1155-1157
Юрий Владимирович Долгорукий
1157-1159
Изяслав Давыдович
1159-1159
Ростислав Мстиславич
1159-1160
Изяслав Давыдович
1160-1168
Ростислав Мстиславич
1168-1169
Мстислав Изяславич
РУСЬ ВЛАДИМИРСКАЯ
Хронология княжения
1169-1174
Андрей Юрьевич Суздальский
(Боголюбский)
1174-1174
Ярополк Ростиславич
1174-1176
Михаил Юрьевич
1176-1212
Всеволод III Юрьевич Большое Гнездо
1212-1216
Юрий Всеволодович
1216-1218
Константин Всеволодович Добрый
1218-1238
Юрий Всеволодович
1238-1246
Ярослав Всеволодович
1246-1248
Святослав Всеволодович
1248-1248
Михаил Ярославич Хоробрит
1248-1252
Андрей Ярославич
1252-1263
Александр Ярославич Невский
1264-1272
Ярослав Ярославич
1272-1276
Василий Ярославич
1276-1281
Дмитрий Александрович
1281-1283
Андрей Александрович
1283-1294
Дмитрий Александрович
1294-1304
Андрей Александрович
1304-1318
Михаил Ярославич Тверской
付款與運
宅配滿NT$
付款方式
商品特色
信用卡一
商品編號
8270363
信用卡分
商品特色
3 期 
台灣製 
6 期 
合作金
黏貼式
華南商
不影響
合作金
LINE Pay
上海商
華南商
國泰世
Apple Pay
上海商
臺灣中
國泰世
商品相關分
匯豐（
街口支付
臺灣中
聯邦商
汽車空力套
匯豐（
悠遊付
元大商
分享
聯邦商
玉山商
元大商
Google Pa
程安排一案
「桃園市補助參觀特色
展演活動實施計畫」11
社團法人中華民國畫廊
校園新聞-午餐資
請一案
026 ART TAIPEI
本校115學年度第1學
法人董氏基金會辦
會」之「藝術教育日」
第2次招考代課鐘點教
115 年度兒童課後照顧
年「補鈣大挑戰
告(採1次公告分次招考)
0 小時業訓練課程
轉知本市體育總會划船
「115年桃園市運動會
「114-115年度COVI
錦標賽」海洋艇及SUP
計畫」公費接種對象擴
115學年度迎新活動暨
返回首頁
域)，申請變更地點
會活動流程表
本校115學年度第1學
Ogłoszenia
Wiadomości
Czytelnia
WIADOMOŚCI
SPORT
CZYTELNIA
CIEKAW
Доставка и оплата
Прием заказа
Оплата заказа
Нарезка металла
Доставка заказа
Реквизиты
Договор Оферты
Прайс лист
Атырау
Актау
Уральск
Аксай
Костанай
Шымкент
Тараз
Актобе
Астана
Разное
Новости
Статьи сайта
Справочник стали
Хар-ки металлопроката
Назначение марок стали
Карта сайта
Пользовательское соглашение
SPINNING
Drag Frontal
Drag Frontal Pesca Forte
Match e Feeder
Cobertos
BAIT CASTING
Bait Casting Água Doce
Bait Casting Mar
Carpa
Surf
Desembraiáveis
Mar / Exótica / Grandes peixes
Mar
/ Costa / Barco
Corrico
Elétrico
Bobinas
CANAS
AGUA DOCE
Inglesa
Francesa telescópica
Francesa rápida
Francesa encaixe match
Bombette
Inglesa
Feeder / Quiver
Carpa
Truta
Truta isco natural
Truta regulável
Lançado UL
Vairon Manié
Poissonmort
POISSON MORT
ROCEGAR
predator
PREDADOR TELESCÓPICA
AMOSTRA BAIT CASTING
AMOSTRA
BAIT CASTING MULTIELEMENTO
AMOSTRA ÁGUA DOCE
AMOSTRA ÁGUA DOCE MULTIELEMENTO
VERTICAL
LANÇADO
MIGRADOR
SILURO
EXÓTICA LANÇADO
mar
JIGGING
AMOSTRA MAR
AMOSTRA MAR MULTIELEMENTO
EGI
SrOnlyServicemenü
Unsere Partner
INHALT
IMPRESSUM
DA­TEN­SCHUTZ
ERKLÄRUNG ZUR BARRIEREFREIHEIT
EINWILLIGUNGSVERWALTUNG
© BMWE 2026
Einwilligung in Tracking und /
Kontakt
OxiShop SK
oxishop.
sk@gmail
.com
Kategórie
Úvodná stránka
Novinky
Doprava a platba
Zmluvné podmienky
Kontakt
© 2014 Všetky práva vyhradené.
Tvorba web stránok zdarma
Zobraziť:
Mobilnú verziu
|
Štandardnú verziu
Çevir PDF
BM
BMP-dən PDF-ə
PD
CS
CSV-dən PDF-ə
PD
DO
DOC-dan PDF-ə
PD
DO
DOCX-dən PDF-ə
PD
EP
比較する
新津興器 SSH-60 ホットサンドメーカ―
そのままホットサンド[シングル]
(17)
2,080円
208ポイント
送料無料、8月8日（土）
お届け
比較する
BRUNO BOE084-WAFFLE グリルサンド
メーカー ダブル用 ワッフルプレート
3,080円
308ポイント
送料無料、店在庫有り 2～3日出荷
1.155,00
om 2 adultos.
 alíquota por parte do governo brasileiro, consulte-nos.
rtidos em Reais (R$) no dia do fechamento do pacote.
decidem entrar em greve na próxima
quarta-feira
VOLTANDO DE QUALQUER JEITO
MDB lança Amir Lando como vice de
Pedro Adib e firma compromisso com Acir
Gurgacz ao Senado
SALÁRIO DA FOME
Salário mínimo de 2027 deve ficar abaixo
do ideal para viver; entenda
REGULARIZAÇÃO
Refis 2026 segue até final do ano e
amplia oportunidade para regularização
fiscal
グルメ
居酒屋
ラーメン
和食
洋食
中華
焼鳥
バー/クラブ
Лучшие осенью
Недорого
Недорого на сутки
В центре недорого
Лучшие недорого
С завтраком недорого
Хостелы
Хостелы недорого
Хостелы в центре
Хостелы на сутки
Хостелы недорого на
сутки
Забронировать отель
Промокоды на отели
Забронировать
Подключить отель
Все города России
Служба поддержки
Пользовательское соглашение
□ □ □
Which lines of the listing above contain the word "Frontal", with uppercase and lowercase letters matching? Select and copy each of those lines.

(Solution for this task):
Drag Frontal
Drag Frontal Pesca Forte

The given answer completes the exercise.